## Brief A:
Name every character in the plot of the story that the review of the Galaxy Science Fiction story identifies by name.
## Brief B:
Extend the review of the Galaxy Science Fiction story, picking up after its final sentence.
Selected extract Block Start
Hey guys! Did you realize that the Gutenberg Project has old science fiction? It does! (I don't know why this surprised me, but it did.) So, hey, why not read some of them and review them? Not to poke fun at the old science fiction, although there might be a little of that. No, I'm more interested in looking at what this old science fiction tells us about the worlds that were being imagined at the time. What did they think about science? Gender? Race? The eventual fate of the world?





From Galaxy Science Fiction, April 1952

I actually like this little story quite a lot. Sure, the gender politics are troubling, but as a story, it holds up better than some I have been reading. I think that's largely because Daniel, whoever he was, (Google is not forthcoming), has focused more on telling a creepy little story than on the nitty-gritty details of the science. So many authors I've read for this series are all about the details, and it tends to be frustrating.


Okay, the plot. A scientist has sent himself out on wavelengths, and there is one day a year when he could return from Mars. It's been four years, and his wife isn't expecting him to come home anymore, and she's taken up with his investment advisor.

This is strongly reminiscent of Kurt Vonnegut's The Sirens of Titan, actually, in which a man turns himself into waves in space, and they intersect with Earth once a year. Vonnegut is out to do more with this idea, and perhaps does it better, but the core is very similar.

It will probably not surprise you at all to hear that he does come back, having spent some time with the intelligent beings on Mars, and, apparently, picking up an equivalent of a Martian dog, although it looks more like a frog (that's him up there in the picture), named Schaughtowl. The wife, Beryl, immediately becomes solicitous, leaving Stern, the investment advisor without either the wife or the money he'd planned on having.

Stern becomes immediately homicidal, deciding to kill off the scientist by overloading his heart - it'll be passed off as due to the difference in gravities. But to do so, he has to get through Schaughtowl. He smashes in the head of the creature and pushes it over a cliff, but not before it stings him. As the story closes, Stern more or less becomes Schaughtowl - not physically, I don't think, but somehow Schaughtowl took over Stern's body with that sting. This is obviously how "Martians Never Die."
Selected extract Block End
Extracted material Block Start
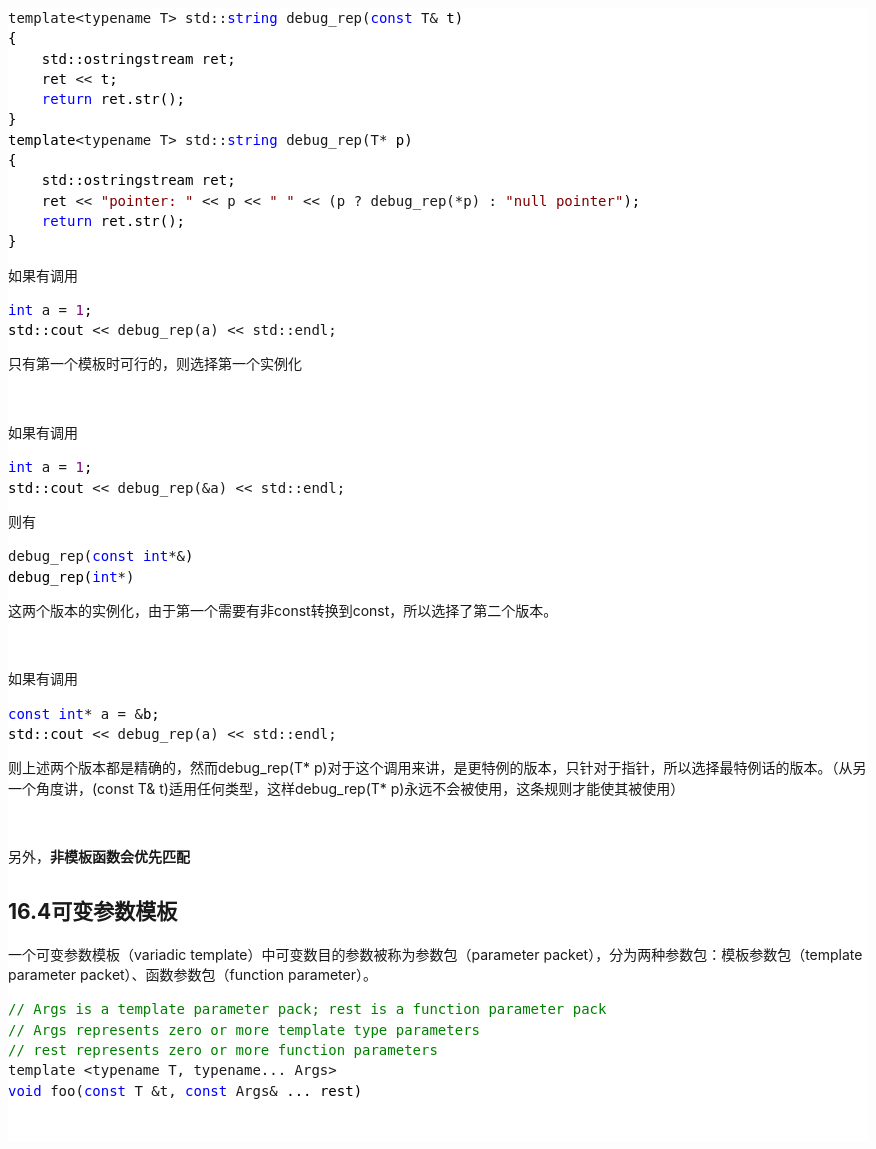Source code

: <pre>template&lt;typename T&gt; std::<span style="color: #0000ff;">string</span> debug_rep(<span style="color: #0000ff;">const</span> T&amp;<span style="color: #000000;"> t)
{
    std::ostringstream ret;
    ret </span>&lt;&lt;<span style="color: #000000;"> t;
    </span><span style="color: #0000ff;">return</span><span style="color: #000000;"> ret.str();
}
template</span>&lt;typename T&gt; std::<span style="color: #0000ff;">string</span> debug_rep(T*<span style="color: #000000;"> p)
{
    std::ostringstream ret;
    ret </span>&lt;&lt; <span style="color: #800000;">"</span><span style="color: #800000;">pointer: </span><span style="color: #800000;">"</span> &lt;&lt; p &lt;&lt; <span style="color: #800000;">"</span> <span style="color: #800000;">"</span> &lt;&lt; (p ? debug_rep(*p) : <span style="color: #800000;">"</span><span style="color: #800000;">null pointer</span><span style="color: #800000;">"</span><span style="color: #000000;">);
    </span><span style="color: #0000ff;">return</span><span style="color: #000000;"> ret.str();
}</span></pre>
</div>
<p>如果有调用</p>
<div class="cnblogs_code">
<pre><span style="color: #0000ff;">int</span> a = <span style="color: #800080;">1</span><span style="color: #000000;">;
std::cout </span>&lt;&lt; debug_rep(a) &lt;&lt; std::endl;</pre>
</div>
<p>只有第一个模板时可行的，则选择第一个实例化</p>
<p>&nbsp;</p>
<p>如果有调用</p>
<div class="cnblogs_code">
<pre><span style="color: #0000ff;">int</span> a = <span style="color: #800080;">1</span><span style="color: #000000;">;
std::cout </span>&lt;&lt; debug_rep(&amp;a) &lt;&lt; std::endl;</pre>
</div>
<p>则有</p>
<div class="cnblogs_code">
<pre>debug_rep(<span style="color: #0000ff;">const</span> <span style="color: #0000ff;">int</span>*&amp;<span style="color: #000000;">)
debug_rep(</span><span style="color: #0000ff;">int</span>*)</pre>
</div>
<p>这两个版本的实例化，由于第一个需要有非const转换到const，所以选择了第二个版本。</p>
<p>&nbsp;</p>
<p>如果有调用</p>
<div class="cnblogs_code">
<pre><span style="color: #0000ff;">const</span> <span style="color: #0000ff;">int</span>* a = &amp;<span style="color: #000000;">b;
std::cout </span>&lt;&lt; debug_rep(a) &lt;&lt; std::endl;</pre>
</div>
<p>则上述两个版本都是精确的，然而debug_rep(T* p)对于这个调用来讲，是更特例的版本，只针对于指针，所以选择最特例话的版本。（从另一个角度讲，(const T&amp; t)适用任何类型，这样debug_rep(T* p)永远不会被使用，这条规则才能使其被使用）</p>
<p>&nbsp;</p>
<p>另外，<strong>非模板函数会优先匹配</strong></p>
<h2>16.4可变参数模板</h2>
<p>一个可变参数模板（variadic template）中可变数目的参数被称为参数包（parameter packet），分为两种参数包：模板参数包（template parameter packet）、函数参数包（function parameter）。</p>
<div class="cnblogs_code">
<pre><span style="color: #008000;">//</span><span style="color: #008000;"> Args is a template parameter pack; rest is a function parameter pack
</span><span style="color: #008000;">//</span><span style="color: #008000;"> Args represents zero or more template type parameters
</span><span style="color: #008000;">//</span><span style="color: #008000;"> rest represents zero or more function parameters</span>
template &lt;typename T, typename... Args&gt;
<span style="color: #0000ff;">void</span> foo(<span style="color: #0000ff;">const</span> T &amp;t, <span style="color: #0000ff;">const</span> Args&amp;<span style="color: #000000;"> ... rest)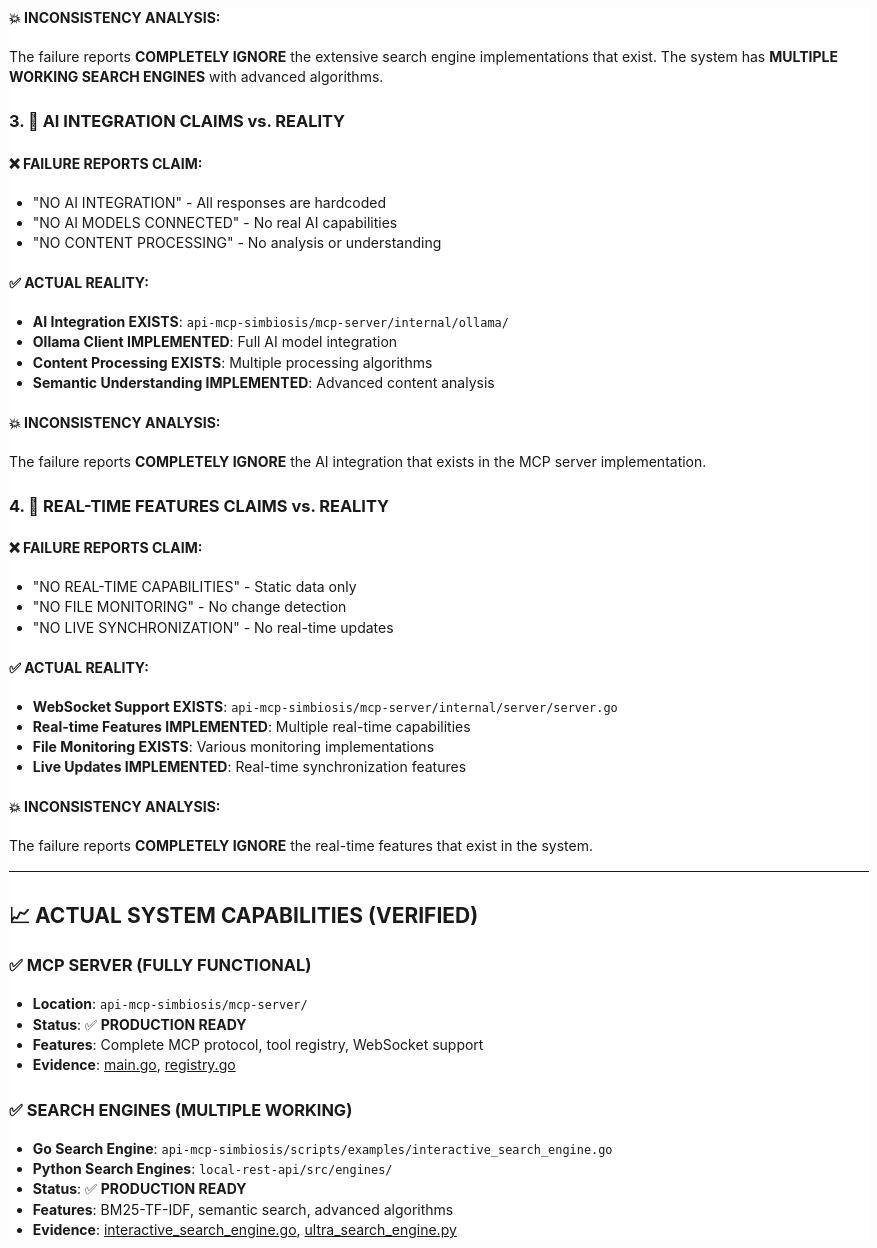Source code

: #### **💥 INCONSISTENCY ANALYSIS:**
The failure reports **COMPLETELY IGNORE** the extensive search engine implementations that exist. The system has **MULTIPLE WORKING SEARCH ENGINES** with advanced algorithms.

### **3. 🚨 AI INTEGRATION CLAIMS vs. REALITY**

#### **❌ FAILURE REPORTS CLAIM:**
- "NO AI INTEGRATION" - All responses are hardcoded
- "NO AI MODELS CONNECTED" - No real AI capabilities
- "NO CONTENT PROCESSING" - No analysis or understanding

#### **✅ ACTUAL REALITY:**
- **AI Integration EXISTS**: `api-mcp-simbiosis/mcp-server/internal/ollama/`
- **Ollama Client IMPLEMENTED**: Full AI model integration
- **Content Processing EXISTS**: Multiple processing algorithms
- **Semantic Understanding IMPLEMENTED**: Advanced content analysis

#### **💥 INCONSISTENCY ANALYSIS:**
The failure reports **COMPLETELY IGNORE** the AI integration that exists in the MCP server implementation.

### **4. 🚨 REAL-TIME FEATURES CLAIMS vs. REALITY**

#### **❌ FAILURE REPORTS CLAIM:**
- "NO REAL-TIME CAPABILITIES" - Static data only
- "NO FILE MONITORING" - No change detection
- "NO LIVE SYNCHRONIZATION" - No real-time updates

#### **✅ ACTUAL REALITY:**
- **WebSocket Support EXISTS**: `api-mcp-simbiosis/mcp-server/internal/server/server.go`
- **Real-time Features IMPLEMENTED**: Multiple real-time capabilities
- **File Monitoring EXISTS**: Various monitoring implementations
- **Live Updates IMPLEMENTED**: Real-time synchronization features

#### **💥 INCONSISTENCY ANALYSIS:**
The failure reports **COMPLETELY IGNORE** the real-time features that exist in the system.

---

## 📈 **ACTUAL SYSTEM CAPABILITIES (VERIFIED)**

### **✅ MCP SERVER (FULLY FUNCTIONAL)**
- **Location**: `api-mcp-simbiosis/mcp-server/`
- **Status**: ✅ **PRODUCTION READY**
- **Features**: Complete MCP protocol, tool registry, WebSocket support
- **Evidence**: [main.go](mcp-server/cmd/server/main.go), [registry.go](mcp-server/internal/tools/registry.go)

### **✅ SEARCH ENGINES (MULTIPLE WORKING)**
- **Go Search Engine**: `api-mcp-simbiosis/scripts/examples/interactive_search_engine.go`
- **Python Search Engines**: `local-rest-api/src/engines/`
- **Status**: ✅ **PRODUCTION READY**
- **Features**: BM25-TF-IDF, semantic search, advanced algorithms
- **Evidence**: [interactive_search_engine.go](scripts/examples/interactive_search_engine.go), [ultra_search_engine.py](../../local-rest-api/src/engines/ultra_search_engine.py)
Extracted material Block End
Extracted material Block Start
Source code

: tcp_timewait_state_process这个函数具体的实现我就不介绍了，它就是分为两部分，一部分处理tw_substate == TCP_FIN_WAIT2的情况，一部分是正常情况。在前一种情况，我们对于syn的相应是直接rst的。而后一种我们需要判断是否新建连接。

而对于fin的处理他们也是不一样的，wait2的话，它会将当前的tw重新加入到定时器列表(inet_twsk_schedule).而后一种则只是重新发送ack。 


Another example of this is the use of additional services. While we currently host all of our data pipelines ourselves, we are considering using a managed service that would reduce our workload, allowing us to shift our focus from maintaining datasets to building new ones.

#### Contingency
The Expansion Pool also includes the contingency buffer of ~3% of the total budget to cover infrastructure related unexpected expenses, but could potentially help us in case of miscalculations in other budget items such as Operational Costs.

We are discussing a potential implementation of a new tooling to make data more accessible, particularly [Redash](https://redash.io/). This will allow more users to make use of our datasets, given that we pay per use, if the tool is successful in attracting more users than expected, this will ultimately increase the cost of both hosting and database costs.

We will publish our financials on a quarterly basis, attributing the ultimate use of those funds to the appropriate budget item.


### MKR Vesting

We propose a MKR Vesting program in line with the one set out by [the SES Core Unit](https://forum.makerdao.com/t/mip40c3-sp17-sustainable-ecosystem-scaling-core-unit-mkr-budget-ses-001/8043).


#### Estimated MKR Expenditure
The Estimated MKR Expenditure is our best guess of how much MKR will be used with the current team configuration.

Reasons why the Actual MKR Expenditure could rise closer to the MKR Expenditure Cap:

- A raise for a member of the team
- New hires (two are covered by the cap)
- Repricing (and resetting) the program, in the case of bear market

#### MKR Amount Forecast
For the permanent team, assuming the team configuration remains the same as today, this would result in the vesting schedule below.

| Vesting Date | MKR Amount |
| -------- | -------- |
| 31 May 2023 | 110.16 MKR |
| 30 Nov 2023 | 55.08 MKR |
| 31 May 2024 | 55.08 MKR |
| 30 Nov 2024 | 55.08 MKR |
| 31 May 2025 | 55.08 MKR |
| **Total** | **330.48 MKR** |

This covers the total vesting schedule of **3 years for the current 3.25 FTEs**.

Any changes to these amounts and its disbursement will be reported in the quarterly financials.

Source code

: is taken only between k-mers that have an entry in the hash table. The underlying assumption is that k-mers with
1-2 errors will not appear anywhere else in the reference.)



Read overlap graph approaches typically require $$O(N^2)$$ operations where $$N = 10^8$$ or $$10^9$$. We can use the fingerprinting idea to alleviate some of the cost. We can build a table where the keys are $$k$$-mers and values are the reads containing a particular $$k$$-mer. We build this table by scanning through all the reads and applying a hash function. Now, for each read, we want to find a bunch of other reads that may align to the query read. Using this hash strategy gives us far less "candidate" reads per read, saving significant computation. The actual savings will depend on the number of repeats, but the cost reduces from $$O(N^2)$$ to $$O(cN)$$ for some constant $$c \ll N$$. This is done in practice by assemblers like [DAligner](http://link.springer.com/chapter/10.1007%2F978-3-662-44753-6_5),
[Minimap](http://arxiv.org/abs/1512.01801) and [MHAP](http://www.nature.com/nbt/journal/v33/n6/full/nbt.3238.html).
Extracted material Block End
## Answer A:
Beryl, Stern, Schaughtowl

## Answer B:
As a story, it hangs together well - it's creepy, and Stern is unlikeable enough that is fate is both enjoyable and unsettling. Stern's pretty cynical about women, and that may be just the character, but it's hard to know. When Beryl starts taking care of her recently-returned husband, Stern thinks to himself that it's "the way a woman is when she has a man to impress." Later, he thinks to himself that the changeability of women is "enough to make a man lose faith in the sex."

Certainly, Beryl is there as a plot device to cause Stern's downfall. She's only there to go back to her husband and thus drive Stern to homicide. For all that, she seems fairly capable, both in knowing her husband's science, and in her ability to get things done.

Other than that? As almost always, no race, no class issues come into the story.

What about the scientists? The only one is Dr. Curtis, who went to Mars, and he's mostly abstracted. Not evil, which is refreshing, but far away. Is it just me, or is there a sense that he might be under the control of the Martians?

At any rate, this was not a story that caused me great hilarity. In fact, it was one that made me nod my head and decide that it wasn't bad.